The vendors also recall gathering wood apples from trees within the city and from households that maintained large trees and shared their fruit freely. These vendors serve as memory keepers of trees, recalling their names, the hours spent beneath them, and the good and bad seasons they experienced together.
Over the years, we have begun to celebrate the changes and the little joys of victory too — whenever concrete, brick, or white-topping monstrosities give way to a tree’s deep-rooted persistence, allowing it to reemerge, or when a regrowing stump appears as an act of resilience.
What we stand to lose
Only during COVID did I witness people shed their inhibitions like never before. We cycled to Cubbon Park as often as we could. Each time, we searched for a new, more elaborate buttress to rest on and drink coffee.
We saw people hugging trees in silence. Many lay down next to one, many rested their heads or touched its leaves. Others looked up at the dancing canopy.
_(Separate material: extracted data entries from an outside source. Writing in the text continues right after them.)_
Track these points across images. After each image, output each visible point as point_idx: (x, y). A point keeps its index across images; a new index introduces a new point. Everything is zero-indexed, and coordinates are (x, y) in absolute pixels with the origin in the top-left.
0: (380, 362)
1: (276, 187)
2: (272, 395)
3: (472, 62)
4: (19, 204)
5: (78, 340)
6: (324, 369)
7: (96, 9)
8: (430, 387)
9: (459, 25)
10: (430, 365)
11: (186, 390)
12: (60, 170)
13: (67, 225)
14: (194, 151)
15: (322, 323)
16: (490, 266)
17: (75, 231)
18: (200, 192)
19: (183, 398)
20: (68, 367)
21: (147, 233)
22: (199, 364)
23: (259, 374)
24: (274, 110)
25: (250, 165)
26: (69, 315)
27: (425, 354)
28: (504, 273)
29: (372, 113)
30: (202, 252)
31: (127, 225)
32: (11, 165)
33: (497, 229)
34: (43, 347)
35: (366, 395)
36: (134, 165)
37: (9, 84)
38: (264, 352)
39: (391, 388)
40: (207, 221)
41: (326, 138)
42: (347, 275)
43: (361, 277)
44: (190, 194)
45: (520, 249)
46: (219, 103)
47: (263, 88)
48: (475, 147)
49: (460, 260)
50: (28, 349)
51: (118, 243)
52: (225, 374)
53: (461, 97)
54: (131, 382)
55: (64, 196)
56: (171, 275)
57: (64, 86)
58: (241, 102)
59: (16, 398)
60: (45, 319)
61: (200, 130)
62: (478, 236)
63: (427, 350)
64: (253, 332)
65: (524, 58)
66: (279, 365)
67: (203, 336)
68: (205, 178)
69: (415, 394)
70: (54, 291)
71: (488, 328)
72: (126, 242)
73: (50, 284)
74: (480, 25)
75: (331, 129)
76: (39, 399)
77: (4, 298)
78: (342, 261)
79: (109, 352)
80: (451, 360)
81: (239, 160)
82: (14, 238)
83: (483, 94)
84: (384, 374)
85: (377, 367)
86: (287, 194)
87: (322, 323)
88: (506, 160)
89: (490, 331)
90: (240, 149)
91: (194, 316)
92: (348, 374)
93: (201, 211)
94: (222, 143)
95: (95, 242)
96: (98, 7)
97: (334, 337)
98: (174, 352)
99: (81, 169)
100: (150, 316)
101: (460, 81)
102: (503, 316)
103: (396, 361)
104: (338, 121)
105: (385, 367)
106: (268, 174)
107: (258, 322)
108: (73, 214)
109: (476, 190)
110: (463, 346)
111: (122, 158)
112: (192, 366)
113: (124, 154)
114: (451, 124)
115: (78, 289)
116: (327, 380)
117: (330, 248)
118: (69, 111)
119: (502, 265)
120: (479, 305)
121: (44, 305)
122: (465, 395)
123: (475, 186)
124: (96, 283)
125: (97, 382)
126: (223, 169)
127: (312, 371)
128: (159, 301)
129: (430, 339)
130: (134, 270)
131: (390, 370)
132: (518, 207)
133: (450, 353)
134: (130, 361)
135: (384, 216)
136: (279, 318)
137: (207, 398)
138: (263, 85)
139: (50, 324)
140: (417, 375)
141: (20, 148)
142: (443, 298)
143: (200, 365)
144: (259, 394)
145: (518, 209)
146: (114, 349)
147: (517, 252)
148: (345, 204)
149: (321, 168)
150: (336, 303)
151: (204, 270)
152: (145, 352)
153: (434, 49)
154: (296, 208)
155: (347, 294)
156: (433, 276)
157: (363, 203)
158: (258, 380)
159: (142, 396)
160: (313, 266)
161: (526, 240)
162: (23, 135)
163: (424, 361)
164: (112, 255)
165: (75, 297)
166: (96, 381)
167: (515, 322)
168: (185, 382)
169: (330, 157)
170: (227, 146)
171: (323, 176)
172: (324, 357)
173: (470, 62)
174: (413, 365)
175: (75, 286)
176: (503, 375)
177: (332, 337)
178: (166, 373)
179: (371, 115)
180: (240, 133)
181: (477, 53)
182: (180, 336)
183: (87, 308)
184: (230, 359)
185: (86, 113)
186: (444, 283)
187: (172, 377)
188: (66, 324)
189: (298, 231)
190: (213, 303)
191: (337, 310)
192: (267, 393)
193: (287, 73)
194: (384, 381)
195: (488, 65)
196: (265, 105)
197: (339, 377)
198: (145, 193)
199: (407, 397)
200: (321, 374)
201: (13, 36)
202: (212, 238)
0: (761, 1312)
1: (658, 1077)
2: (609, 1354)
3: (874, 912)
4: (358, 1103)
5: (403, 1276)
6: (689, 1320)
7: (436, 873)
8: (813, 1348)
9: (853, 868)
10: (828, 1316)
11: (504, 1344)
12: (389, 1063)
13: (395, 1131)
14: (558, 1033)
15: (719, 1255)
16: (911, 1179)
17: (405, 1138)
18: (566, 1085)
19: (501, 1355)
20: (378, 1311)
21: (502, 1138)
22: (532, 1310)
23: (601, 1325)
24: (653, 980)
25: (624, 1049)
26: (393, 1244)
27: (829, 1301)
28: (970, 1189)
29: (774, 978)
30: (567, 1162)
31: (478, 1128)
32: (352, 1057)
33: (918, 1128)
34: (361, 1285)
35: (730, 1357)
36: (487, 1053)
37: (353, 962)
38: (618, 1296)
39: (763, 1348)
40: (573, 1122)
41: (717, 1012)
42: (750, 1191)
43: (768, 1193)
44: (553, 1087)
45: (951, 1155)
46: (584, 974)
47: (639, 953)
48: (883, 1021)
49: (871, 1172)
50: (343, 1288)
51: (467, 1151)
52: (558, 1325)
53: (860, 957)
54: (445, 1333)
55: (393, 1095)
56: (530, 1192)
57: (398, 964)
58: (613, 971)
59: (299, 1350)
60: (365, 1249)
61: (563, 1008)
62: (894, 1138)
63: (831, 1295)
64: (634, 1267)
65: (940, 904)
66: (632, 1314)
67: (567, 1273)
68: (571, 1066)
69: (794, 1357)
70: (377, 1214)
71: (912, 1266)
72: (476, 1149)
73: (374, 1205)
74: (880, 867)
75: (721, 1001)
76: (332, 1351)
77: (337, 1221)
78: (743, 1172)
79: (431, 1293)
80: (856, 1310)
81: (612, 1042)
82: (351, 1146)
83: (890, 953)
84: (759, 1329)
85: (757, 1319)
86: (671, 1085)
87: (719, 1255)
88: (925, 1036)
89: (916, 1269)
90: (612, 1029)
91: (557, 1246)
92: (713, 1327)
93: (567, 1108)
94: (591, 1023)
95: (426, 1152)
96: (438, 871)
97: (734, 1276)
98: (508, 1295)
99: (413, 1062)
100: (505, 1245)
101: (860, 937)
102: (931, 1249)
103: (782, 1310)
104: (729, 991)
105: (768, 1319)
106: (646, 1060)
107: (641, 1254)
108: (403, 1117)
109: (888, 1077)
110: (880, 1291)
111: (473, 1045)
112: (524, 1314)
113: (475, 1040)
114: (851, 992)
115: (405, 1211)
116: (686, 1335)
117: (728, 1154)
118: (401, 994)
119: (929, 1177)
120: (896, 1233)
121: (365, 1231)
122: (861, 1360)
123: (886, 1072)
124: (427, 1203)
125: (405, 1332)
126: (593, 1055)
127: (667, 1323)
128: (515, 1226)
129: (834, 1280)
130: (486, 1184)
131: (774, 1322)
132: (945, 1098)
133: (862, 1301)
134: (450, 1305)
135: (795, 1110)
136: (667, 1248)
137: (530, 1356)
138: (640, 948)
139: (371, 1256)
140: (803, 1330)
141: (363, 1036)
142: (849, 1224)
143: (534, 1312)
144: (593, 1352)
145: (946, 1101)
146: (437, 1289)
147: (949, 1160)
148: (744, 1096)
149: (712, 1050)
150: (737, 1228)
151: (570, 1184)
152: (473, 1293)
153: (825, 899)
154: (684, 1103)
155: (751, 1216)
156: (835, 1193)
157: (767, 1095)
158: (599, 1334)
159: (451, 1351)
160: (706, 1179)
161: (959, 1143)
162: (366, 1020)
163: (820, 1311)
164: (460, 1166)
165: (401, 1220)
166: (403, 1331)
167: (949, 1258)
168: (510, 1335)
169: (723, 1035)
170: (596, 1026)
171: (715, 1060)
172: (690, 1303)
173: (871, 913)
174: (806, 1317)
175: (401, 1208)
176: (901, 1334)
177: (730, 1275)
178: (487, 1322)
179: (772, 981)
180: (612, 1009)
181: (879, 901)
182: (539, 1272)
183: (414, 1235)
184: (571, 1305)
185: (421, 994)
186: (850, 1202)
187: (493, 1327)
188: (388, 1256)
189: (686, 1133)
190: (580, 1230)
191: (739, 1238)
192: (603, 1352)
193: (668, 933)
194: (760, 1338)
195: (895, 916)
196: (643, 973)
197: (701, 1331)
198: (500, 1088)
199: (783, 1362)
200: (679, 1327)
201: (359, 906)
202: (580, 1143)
For months, during COVID, this sight was common in both Cubbon Park and Lalbagh. Weeks of being confined indoors were enough to let go and openly embrace nature, receiving its gifts to heal.
Over the years, I have revisited the neighbourhoods where I once lived, only to find every available space transformed into asphalt—grey and lifeless. Each year, as more trees are removed, policymakers overlook the fact that urban spaces are not just patches of earth to be built upon. They house ecosystems that are layered with collective memories and ecological history; their environments are shaped by the diverse experiences of their inhabitants.
What about our sensory memories? Without trees, will rain smell the same, or the lingering scent of flowers on the summer wind? Will we continue to call streets Margosa or Sampige without their namesakes? Should policy decisions prioritise profit over lived experiences, untold stories, or those yet to unfold?
What are now mundane, homogeneous, impersonal developments full of tall glass buildings and gated communities are spaces that once fostered communal interaction. Now, under a growth-oriented city, such gatherings are deemed unproductive, prioritising efficiency for a privileged minority.

Nature as urban self-care
Restricting our appreciation of trees to only their immediate and quantifiable benefits doesn’t do justice to their broader significance. Trees in urban areas play a vital role in shaping and supporting communities and sustaining diverse ecosystems for humans and other animals.
When we speak of city development and growth, trees are usually the first to be sacrificed. Yet they represent opportunities for genuine progress, offering models of urban design that promote equity and collective advancement. In these models, nature and humans coexist, mutually benefiting and flourishing together.
Ultimately, recognising our dependence on trees is an act of self-care rooted in our lived environments and experiences. This deep connection cannot be uprooted by unsound policy choices.
Trees have long served as the perfect metaphor, even saving us from the cold isolation of modern urban design. Today, she is still a metaphor—this time for resistance. She stands against our growing foolishness, as we deny ourselves her perfect, free shade during a harsh, unequal summer.